=== Problem ===
Up to and including the line with "none -> book [349,411,402,452]", return every line from the start of the entries below exactly.

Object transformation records
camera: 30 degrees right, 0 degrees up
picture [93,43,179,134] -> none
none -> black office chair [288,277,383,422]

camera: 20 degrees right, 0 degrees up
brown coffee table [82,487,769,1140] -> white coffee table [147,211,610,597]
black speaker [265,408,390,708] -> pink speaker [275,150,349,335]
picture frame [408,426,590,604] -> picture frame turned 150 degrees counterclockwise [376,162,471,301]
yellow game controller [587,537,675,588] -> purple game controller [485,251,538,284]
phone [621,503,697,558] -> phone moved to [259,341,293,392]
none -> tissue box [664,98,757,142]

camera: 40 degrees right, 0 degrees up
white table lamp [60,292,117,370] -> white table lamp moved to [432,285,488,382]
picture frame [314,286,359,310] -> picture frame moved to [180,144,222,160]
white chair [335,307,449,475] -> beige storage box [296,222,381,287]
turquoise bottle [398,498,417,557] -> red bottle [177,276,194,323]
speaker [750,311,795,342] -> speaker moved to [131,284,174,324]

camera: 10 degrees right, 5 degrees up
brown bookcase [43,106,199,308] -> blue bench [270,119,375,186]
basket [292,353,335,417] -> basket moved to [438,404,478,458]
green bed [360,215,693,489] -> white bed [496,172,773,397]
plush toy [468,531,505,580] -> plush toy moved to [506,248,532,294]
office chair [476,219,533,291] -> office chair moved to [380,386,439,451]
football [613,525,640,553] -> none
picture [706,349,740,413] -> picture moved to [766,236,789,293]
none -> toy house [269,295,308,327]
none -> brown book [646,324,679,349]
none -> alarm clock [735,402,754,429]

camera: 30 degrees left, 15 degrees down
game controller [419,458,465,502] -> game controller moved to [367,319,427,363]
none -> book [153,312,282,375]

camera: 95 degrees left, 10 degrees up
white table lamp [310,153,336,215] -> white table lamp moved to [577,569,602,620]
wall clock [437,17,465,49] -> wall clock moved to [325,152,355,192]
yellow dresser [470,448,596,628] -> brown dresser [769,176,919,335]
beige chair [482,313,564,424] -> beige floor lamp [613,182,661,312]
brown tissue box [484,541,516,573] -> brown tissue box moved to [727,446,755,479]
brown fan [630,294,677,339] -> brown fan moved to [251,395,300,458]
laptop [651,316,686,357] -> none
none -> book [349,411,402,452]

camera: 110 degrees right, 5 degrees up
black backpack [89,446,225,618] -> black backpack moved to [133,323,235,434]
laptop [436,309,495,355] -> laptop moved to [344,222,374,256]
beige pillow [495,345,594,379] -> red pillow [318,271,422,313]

=== Your solution ===
camera: 30 degrees right, 0 degrees up
picture [93,43,179,134] -> none
none -> black office chair [288,277,383,422]

camera: 20 degrees right, 0 degrees up
brown coffee table [82,487,769,1140] -> white coffee table [147,211,610,597]
black speaker [265,408,390,708] -> pink speaker [275,150,349,335]
picture frame [408,426,590,604] -> picture frame turned 150 degrees counterclockwise [376,162,471,301]
yellow game controller [587,537,675,588] -> purple game controller [485,251,538,284]
phone [621,503,697,558] -> phone moved to [259,341,293,392]
none -> tissue box [664,98,757,142]

camera: 40 degrees right, 0 degrees up
white table lamp [60,292,117,370] -> white table lamp moved to [432,285,488,382]
picture frame [314,286,359,310] -> picture frame moved to [180,144,222,160]
white chair [335,307,449,475] -> beige storage box [296,222,381,287]
turquoise bottle [398,498,417,557] -> red bottle [177,276,194,323]
speaker [750,311,795,342] -> speaker moved to [131,284,174,324]

camera: 10 degrees right, 5 degrees up
brown bookcase [43,106,199,308] -> blue bench [270,119,375,186]
basket [292,353,335,417] -> basket moved to [438,404,478,458]
green bed [360,215,693,489] -> white bed [496,172,773,397]
plush toy [468,531,505,580] -> plush toy moved to [506,248,532,294]
office chair [476,219,533,291] -> office chair moved to [380,386,439,451]
football [613,525,640,553] -> none
picture [706,349,740,413] -> picture moved to [766,236,789,293]
none -> toy house [269,295,308,327]
none -> brown book [646,324,679,349]
none -> alarm clock [735,402,754,429]

camera: 30 degrees left, 15 degrees down
game controller [419,458,465,502] -> game controller moved to [367,319,427,363]
none -> book [153,312,282,375]

camera: 95 degrees left, 10 degrees up
white table lamp [310,153,336,215] -> white table lamp moved to [577,569,602,620]
wall clock [437,17,465,49] -> wall clock moved to [325,152,355,192]
yellow dresser [470,448,596,628] -> brown dresser [769,176,919,335]
beige chair [482,313,564,424] -> beige floor lamp [613,182,661,312]
brown tissue box [484,541,516,573] -> brown tissue box moved to [727,446,755,479]
brown fan [630,294,677,339] -> brown fan moved to [251,395,300,458]
laptop [651,316,686,357] -> none
none -> book [349,411,402,452]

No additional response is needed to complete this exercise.